Many algorithms in optimization for ML are motivated by the high-level idea of having “adaptive” step-sizes for each parameter. Such methods include Adam, RMSProp or other methods in the same family tree, hyper-gradient methods that update hyperparameters like the step-size of gradient descent by gradient descent, and one could also put approximate second-order methods in that category. But we don’t have a good formal definition of what we mean by “adaptive step-sizes”. The one algorithm that has such a definition is AdaGrad, in online learning. But that definition has to account for adversarial non-smooth functions. This is a difficult and to be “adaptive” under that definition, an algorithm has to be very conservative and use decreasing step-sizes, which can lead to bad performance on simple problems, compared to baselines like gradient descent with a line-search.

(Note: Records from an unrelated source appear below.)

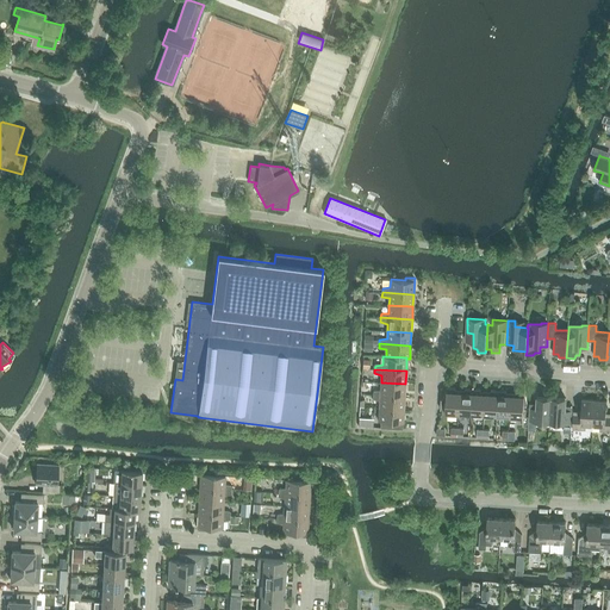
[(404,397),(405,384),(381,383),(380,390),(373,391),(373,394),(404,397)]
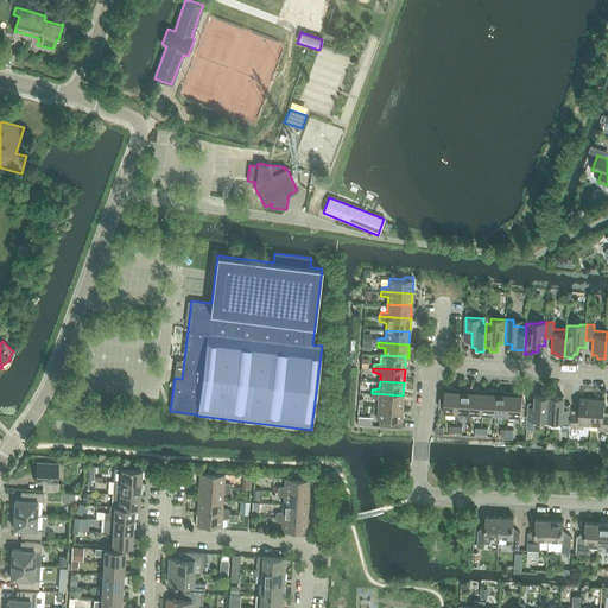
[(457,411),(458,391),(454,391),(454,387),(445,386),(442,398),(444,399),(444,411),(457,411)]
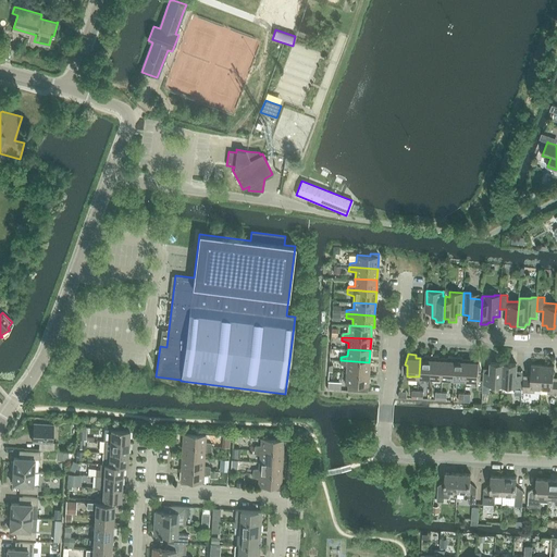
[(431,378),(432,355),(425,355),(424,358),(420,358),(419,376),(418,380),(424,381),(425,378),(431,378)]
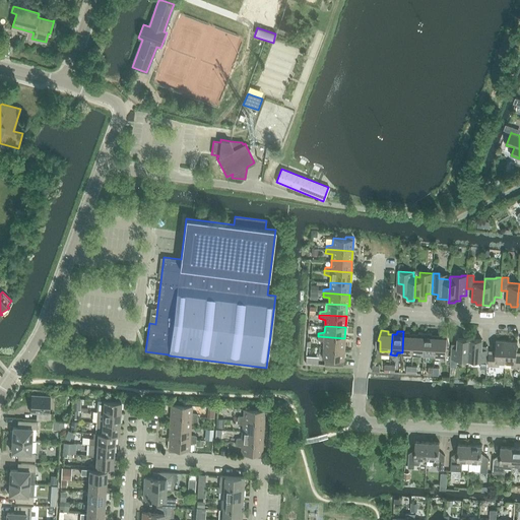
[(412,353),(414,335),(410,335),(409,332),(403,331),(402,352),(412,353)]
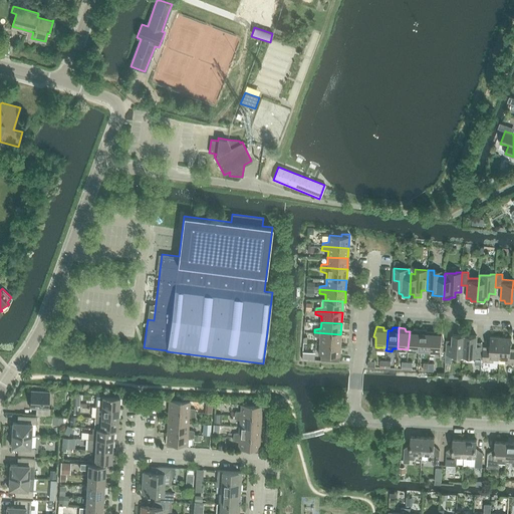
[(419,349),(420,329),(414,328),(413,331),(410,331),(408,349),(419,349)]
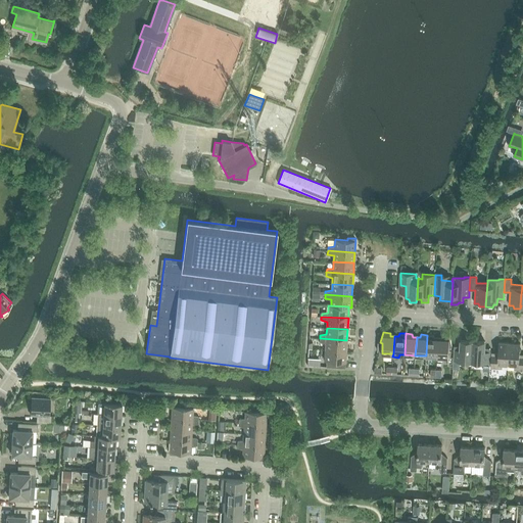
[(437,357),(438,338),(434,338),(434,335),(427,335),(426,355),(437,357)]
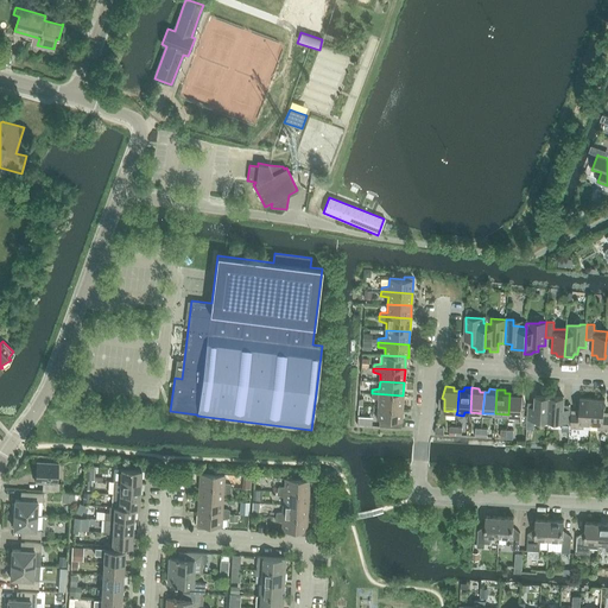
[(508,415),(508,418),(514,418),(515,415),(521,416),(523,404),(525,404),(523,391),(515,391),(514,394),(510,393),(508,415)]
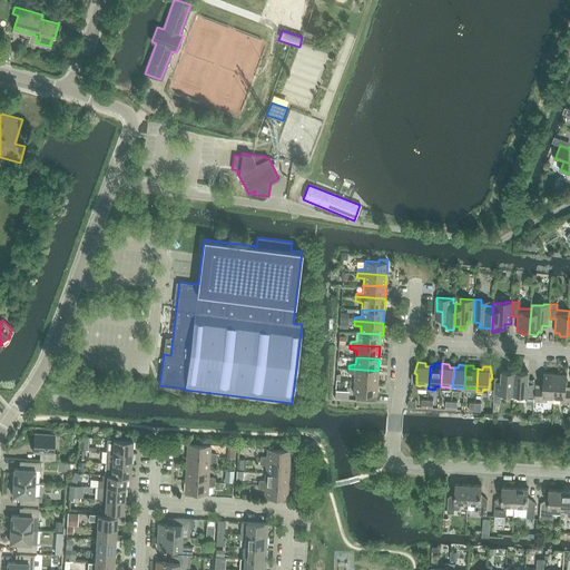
[(377,383),(377,371),(349,369),(349,373),(355,374),(355,382),(377,383)]
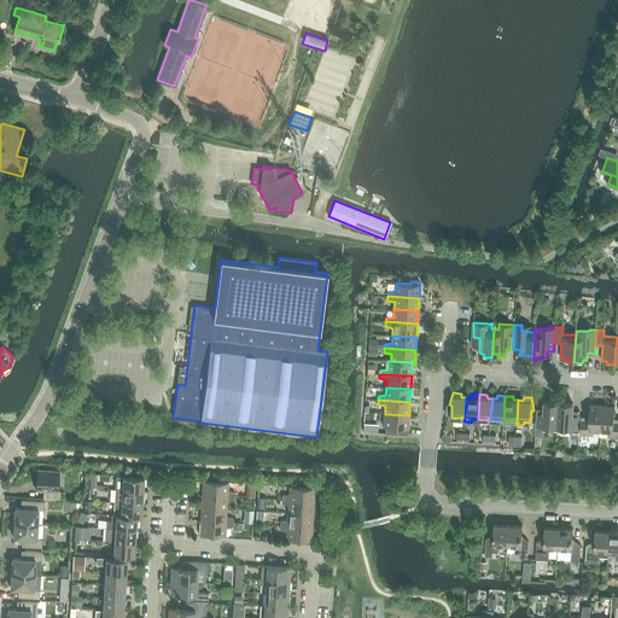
[(558,427),(559,403),(544,402),(543,414),(536,414),(535,435),(543,436),(543,426),(558,427)]
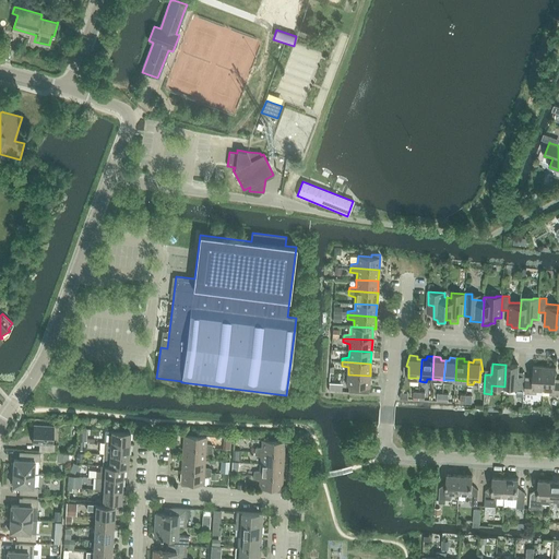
[(506,365),(504,387),(516,387),(516,395),(523,396),(524,377),(519,376),(520,365),(506,365)]
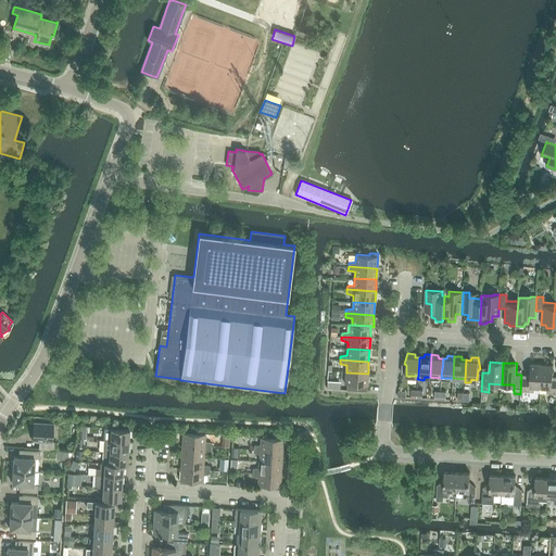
[(541,388),(542,365),(530,364),(530,378),(522,378),(521,391),(533,392),(534,387),(541,388)]
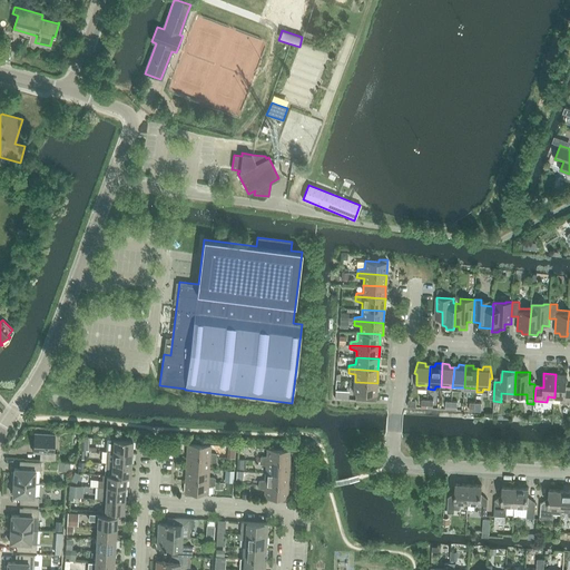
[(556,374),(554,397),(561,397),(560,403),(569,403),(569,389),(567,389),(567,374),(556,374)]
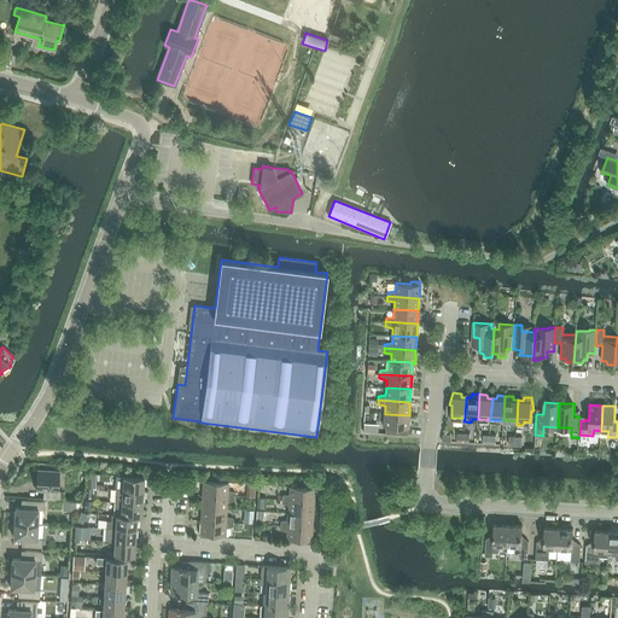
[(408,435),(409,415),(385,414),(384,427),(385,427),(385,433),(408,435)]
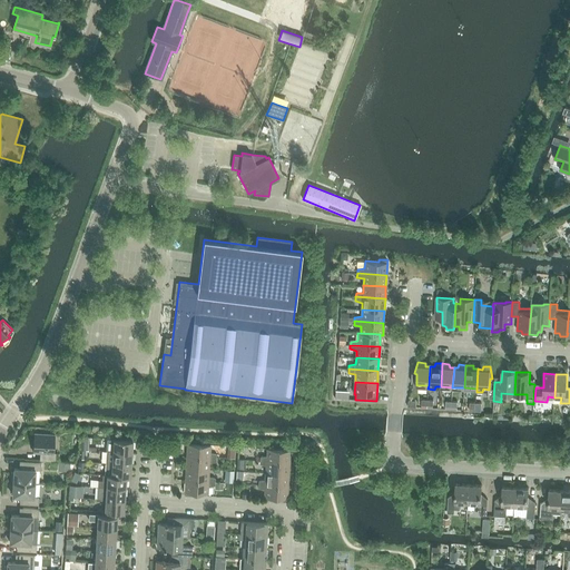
[(55,461),(56,457),(56,453),(53,453),(55,434),(35,433),(33,452),(40,452),(40,460),(55,461)]
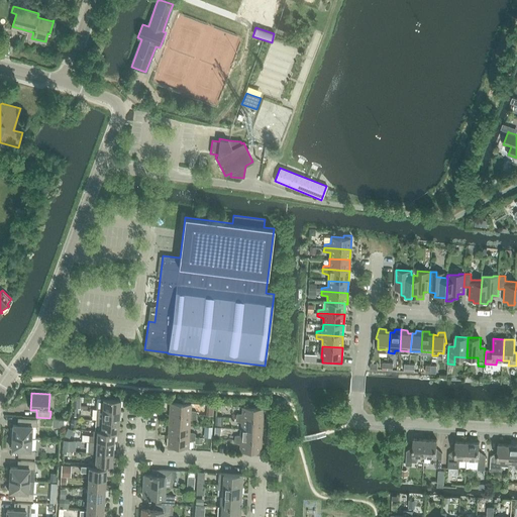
[(73,396),(72,408),(75,408),(80,408),(81,397),(73,396)]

Our work introduces a different definition of adaptivity for non-adversarial problems, specifically for deterministic, smooth, strongly convex functions. In such problems, the performance of gradient descent is typically characterized by the condition number of the Hessian. Fixed per-coordinate step sizes, or a diagonal preconditioner, would improve performance by improving the condition number, and the “best” diagonal preconditioner would minimizes the conditioner number. We define an “adaptive” algorithm as one that it is competitive with the best diagonal preconditioner for the given problem, and develop multidimensional backtracking, an algorithm that satisfies this definition of competitivity. The algorithm is a generalization of the standard backtracking line-search for smooth optimization to multiple dimensions, and combines intuition from the hypergradient literature with the formalism of a cutting plane method to search for a good preconditioner while running preconditioned gradient descent.